Immune Reconstitution Inflammatory Syndrome

Immune reconstitution inflammatory syndrome (IRIS) in the brain is a devastating disease that can cause severe encephalitis and death upon initiation of combination antiretroviral therapy particularly in patients with high CSF viral load. As antiretroviral therapy is now becoming available world wide this could emerge as a single most important neurological complication that will have a major impact on the ability to treat large populations with antiretroviral drugs where viral loads cannot be measured easily.

Inflammatory infiltrate in IRIS associated HIV dementia: The pathological features are predominantly of an inflammatory reaction with marked inflammatory infiltration of the perivascular space and infiltration of the cerebral cortex and white matter. The immuno- phenotyping of inflammatory cells demonstrated the presence of predominantly CD8+ lymphocytes (brown) in both the perivascular space (arrows) as well as neuropil and white matter. The panel on the right shows two CD8 cells (brown) attached to a neuron.
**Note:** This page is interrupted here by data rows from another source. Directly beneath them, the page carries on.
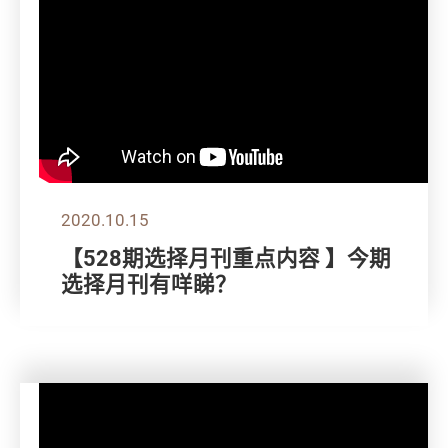
2020.10.15
【528期选择月刊重点内容 】今期
选择月刊有咩睇？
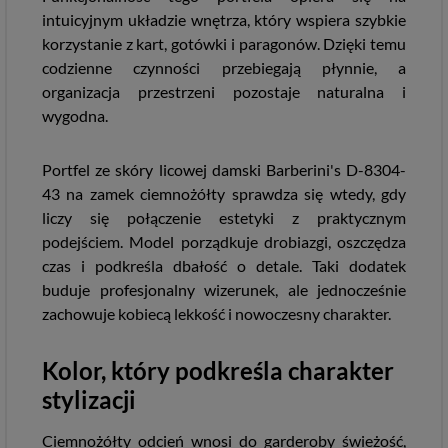
intuicyjnym układzie wnętrza, który wspiera szybkie
korzystanie z kart, gotówki i paragonów. Dzięki temu
codzienne czynności przebiegają płynnie, a
organizacja przestrzeni pozostaje naturalna i
wygodna.
Portfel ze skóry licowej damski Barberini's D-8304-
43 na zamek ciemnożółty sprawdza się wtedy, gdy
liczy się połączenie estetyki z praktycznym
podejściem. Model porządkuje drobiazgi, oszczędza
czas i podkreśla dbałość o detale. Taki dodatek
buduje profesjonalny wizerunek, ale jednocześnie
zachowuje kobiecą lekkość i nowoczesny charakter.
Kolor, który podkreśla charakter
stylizacji
Ciemnożółty odcień wnosi do garderoby świeżość,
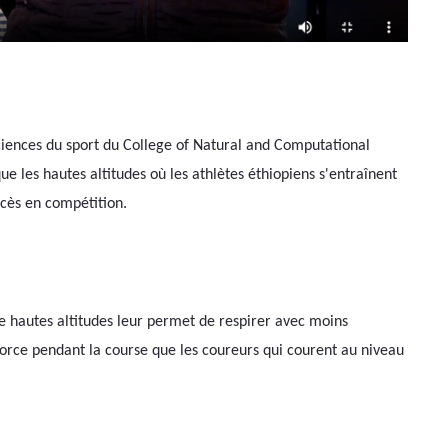
ciences du sport du College of Natural and Computational 
e les hautes altitudes où les athlètes éthiopiens s'entraînent 
ccès en compétition.
 de hautes altitudes leur permet de respirer avec moins 
orce pendant la course que les coureurs qui courent au niveau 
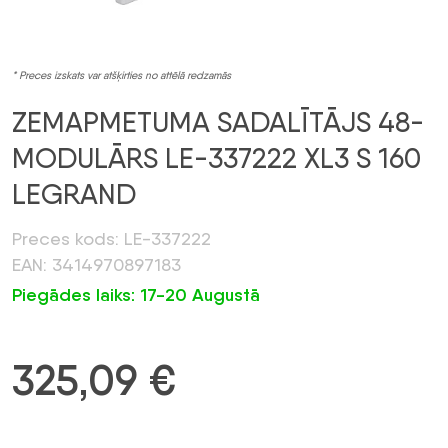
* Preces izskats var atšķirties no attēlā redzamās
ZEMAPMETUMA SADALĪTĀJS 48-
MODULĀRS LE-337222 XL3 S 160
LEGRAND
Preces kods: LE-337222
EAN: 3414970897183
Piegādes laiks: 17-20 Augustā
325,09
€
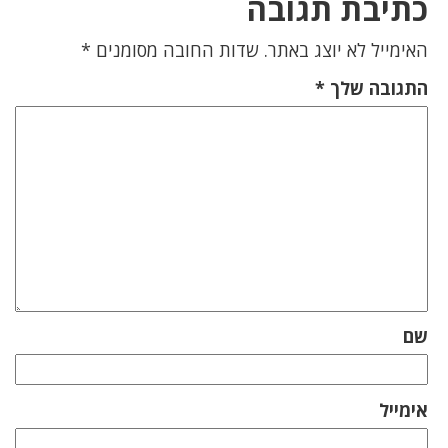
כתיבת תגובה
האימייל לא יוצג באתר.
שדות החובה מסומנים
*
התגובה שלך
*
שם
אימייל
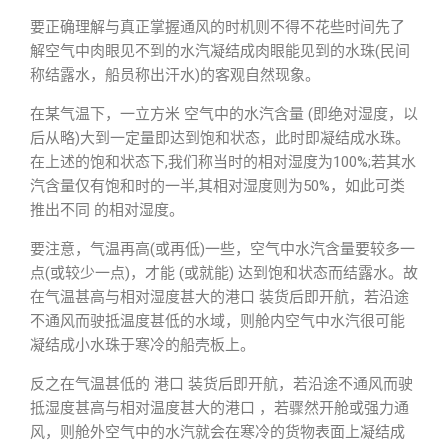
要正确理解与真正掌握通风的时机则不得不花些时间先了
解空气中肉眼见不到的水汽凝结成肉眼能见到的水珠(民间
称结露水，船员称出汗水)的客观自然现象。
在某气温下，一立方米 空气中的水汽含量 (即绝对湿度，以
后从略)大到一定量即达到饱和状态，此时即凝结成水珠。
在上述的饱和状态下,我们称当时的相对湿度为100%;若其水
汽含量仅有饱和时的一半,其相对湿度则为50%，如此可类
推出不同 的相对湿度。
要注意，气温再高(或再低)一些，空气中水汽含量要较多一
点(或较少一点)，才能 (或就能) 达到饱和状态而结露水。故
在气温甚高与相对湿度甚大的港口 装货后即开航，若沿途
不通风而驶抵温度甚低的水域，则舱内空气中水汽很可能
凝结成小水珠于寒冷的船壳板上。
反之在气温甚低的 港口 装货后即开航，若沿途不通风而驶
抵湿度甚高与相对温度甚大的港口 ，若骤然开舱或强力通
风，则舱外空气中的水汽就会在寒冷的货物表面上凝结成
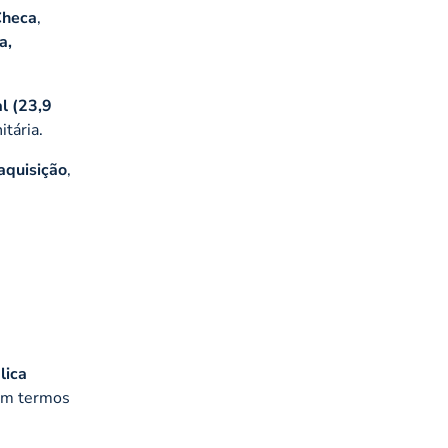
 Checa
,
a,
l (23,9
tária.
 aquisição
,
lica
em termos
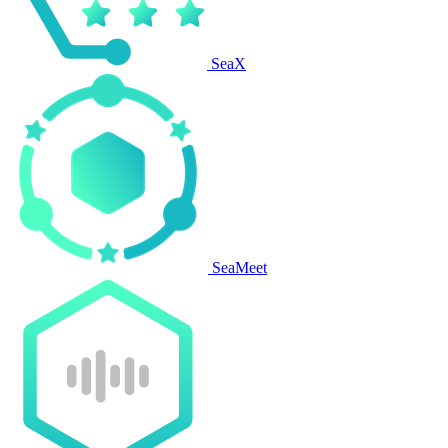
SeaX
SeaMeet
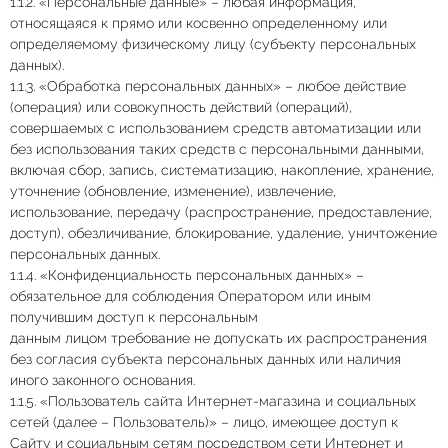
1.1.2. «Персональные данные» – любая информация,
относящаяся к прямо или косвенно определенному или
определяемому физическому лицу (субъекту персональных
данных).
1.1.3. «Обработка персональных данных» – любое действие
(операция) или совокупность действий (операций),
совершаемых с использованием средств автоматизации или
без использования таких средств с персональными данными,
включая сбор, запись, систематизацию, накопление, хранение,
уточнение (обновление, изменение), извлечение,
использование, передачу (распространение, предоставление,
доступ), обезличивание, блокирование, удаление, уничтожение
персональных данных.
1.1.4. «Конфиденциальность персональных данных» –
обязательное для соблюдения Оператором или иным
получившим доступ к персональным
данным лицом требование не допускать их распространения
без согласия субъекта персональных данных или наличия
иного законного основания.
1.1.5. «Пользователь сайта Интернет-магазина и социальных
сетей (далее – Пользователь)» – лицо, имеющее доступ к
Сайту и социальным сетям посредством сети Интернет и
Understanding the pathogenesis of this syndrome and developing new approaches for treatment are critically important in our battle against AIDS. Pathological studies suggest that in patients with CNS IRIS there is massive inflitration of T cells within the brain. Preliminary data from our laboratory suggest that granzyme B (GB) is the key molecule released by activated T cells that causes neurotoxicity. Furthermore, we have made a novel observation that GB can cause neurotoxicity by interaction with G-protein coupled receptors (GPCP) on the neuronal cell membrane with activation of a voltage gated potassium channels resulting in neuronal apoptosis. These observations challenge conventional wisdom that GB requires perforin to enter cells and then initiates the apoptotic cascade. We are now defining the mechanisms by which T cells get activated in the setting of HIV infection, and how they recognize and target brain cells. We are also determining the role of voltage gated potassium channels in causing neuronal injury and developing compounds that may block this activity.